Wyoming to South Dakota: Day 1

I am behind on this blogging lark. Problem is the past two weeks have been rather awesome and busy. Saturday morning we got up and left Gardiner. We chose to avoid the Interstate and drove through Yellowstone one last time, in which time we saw the grizzlies (have we mentioned that we saw grizzlies, at all?), passing the lake (see previous post) and then descending down a long valley towards the East Entrance. This had only just reopened which wasn't surprising when we looked at the valley we were driving through.
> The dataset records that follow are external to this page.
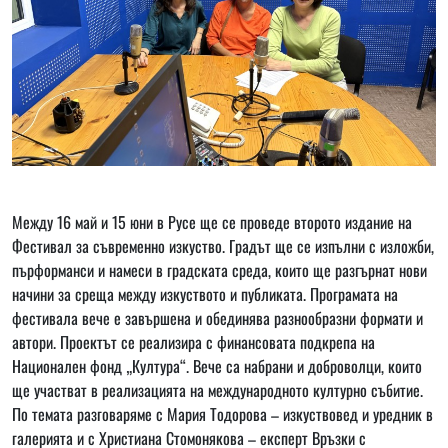
Между 16 май и 15 юни в Русе ще се проведе второто издание на
Фестивал за съвременно изкуство. Градът ще се изпълни с изложби,
пърформанси и намеси в градската среда, които ще разгърнат нови
начини за среща между изкуството и публиката. Програмата на
фестивала вече е завършена и обединява разнообразни формати и
автори. Проектът се реализира с финансовата подкрепа на
Национален фонд „Култура“. Вече са набрани и доброволци, които
ще участват в реализацията на международното културно събитие.
По темата разговаряме с Мария Тодорова – изкуствовед и уредник в
галерията и с Христиана Стомонякова – експерт Връзки с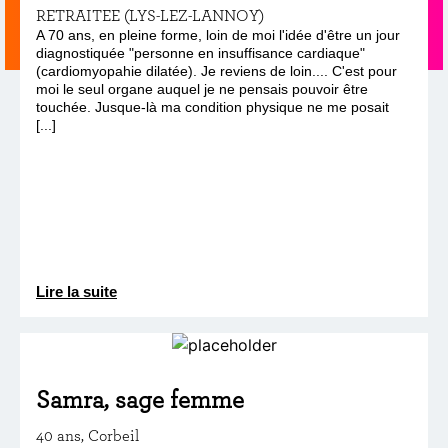
RETRAITEE (LYS-LEZ-LANNOY)
A 70 ans, en pleine forme, loin de moi l'idée d'être un jour
diagnostiquée "personne en insuffisance cardiaque"
(cardiomyopahie dilatée). Je reviens de loin.... C'est pour
moi le seul organe auquel je ne pensais pouvoir être
touchée. Jusque-là ma condition physique ne me posait
[...]
Lire la suite
Samra, sage femme
40 ans, Corbeil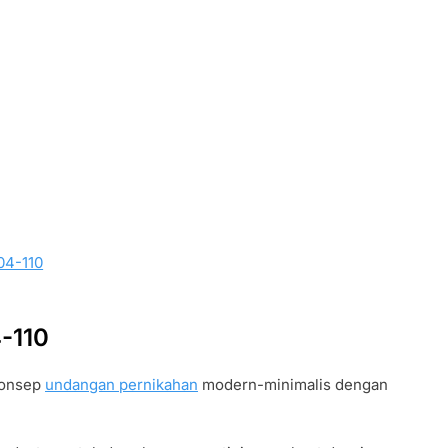
04-110
-110
onsep
undangan pernikahan
modern-minimalis dengan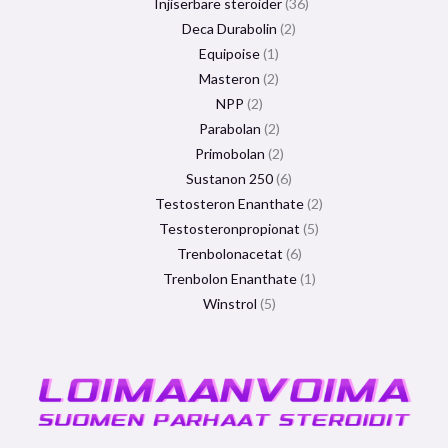
Injiserbare steroider
36
Deca Durabolin
2
Equipoise
1
Masteron
2
NPP
2
Parabolan
2
Primobolan
2
Sustanon 250
6
Testosteron Enanthate
2
Testosteronpropionat
5
Trenbolonacetat
6
Trenbolon Enanthate
1
Winstrol
5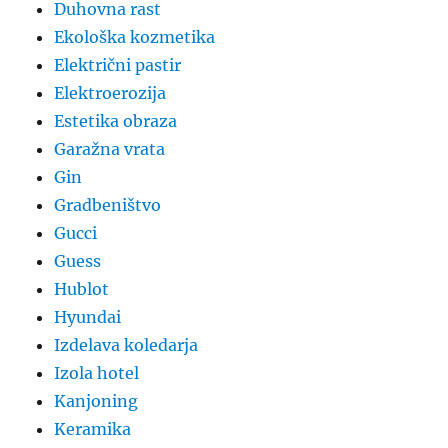
Duhovna rast
Ekološka kozmetika
Električni pastir
Elektroerozija
Estetika obraza
Garažna vrata
Gin
Gradbeništvo
Gucci
Guess
Hublot
Hyundai
Izdelava koledarja
Izola hotel
Kanjoning
Keramika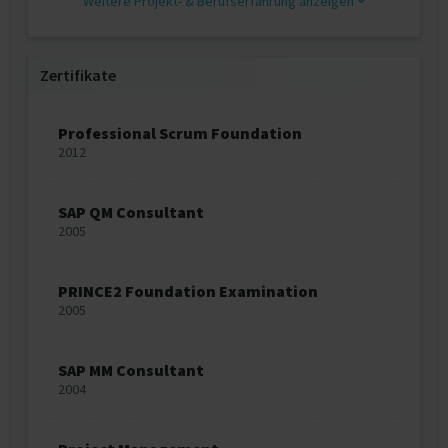
Weitere Projekt‐ & Berufserfahrung anzeigen
Zertifikate
Professional Scrum Foundation
2012
SAP QM Consultant
2005
PRINCE2 Foundation Examination
2005
SAP MM Consultant
2004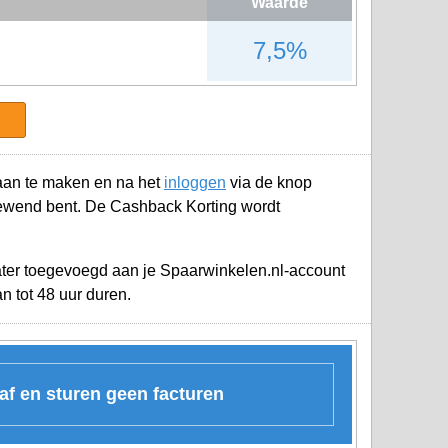
Waarde
7,5%
an te maken en na het
inloggen
via de knop
gewend bent. De Cashback Korting wordt
later toegevoegd aan je
Spaarwinkelen.nl-account
n tot 48 uur duren.
 af en sturen geen facturen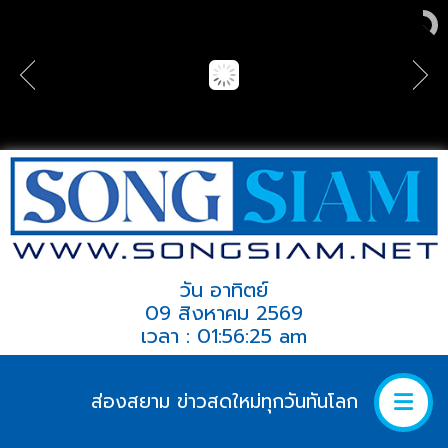
วัน อาทิตย์
09 สิงหาคม 2569
เวลา : 01:56:25 am
ส่องสยาม ข่าวสดใหม่ทุกวันทันโลก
The road clings to the side - it's very well built - but it is high and clings and there is a big big drop and lots of curvy bends.



Eventually we passed out of the gate and found ourselves at the Pahaska Tepee which is not a Tepee but a large restaurant and cabins, together with the original cabin built by Buffalo Bill. Yes, that one. We ate a reasonable lunch there and read news items about a bank robbery in 1904 by the Hole in the Wall gang. It was apparent that Buffalo Bill wouldn't miss an opportunity for tourism and self-promotion, as he raised a posse which included several English noblemen!

From Pahaska Tepee we drove down the most beautiful road. It reminded us of Utah - high cliffs in oranges and reds, lovely spring colours along the river.





Once we got to the other end at Wapiti, we found we'd just driven along the Buffalo Bill Scenic Highway. From there were headed to Cody past the Buffalo Bill State Park and a huge reservoir dammed by the Buffalo Bill Dam. They seem quite proud of him in north west Wyoming.


We arrived in Cody and stopped on Tom's impulse at the Buffalo Bill Historical Center, which wasn't all about Buffalo Bill. In fact that particular exhibit was closed so we only got to see his childhood home which had been hauled from Iowa and I think repainted.


So after all the build up, I left knowing not much more about the man than I did to begin with. But we did see a really wonderful exhibit on the Plains Indians which was worth the price of admission alone. There were beautiful artifacts and photographs, recreations of homes, cleverly done audio, video - it was interesting, moving and respectful and didn't gloss over the history. If you are heading anywhere near Cody I highly recommend the museum - and not just for that: there was a good natural history exhibit on Yellowstone (possibly better still if you haven't just left and actually seen quite a lot alive rather than stuffed), as well as a big Western Art exhibit in association with the Whitney which we didn't visit, and what is apparently one of the world's largest exhibits of firearms (ditto - but I heard good things if you're into that kind of thing).

We headed east. The landscape was flattish - high plains of dry grasses, red rocky outcrops. We saw horses and Pronghorn antelope.




Eventually we arrived in Greybull to stay at the Greybull motel - clean,  comfortable, friendly owners - and eat at Lisa's (good food, if as usual TOO MUCH - ever since we left Seattle meals have come with soup or a salad, and they honestly didn't need to). Greybull is at the foot of the Big Horn National Forest - which looked a bit more like mountains that a forest to me and was the next day's first challenge.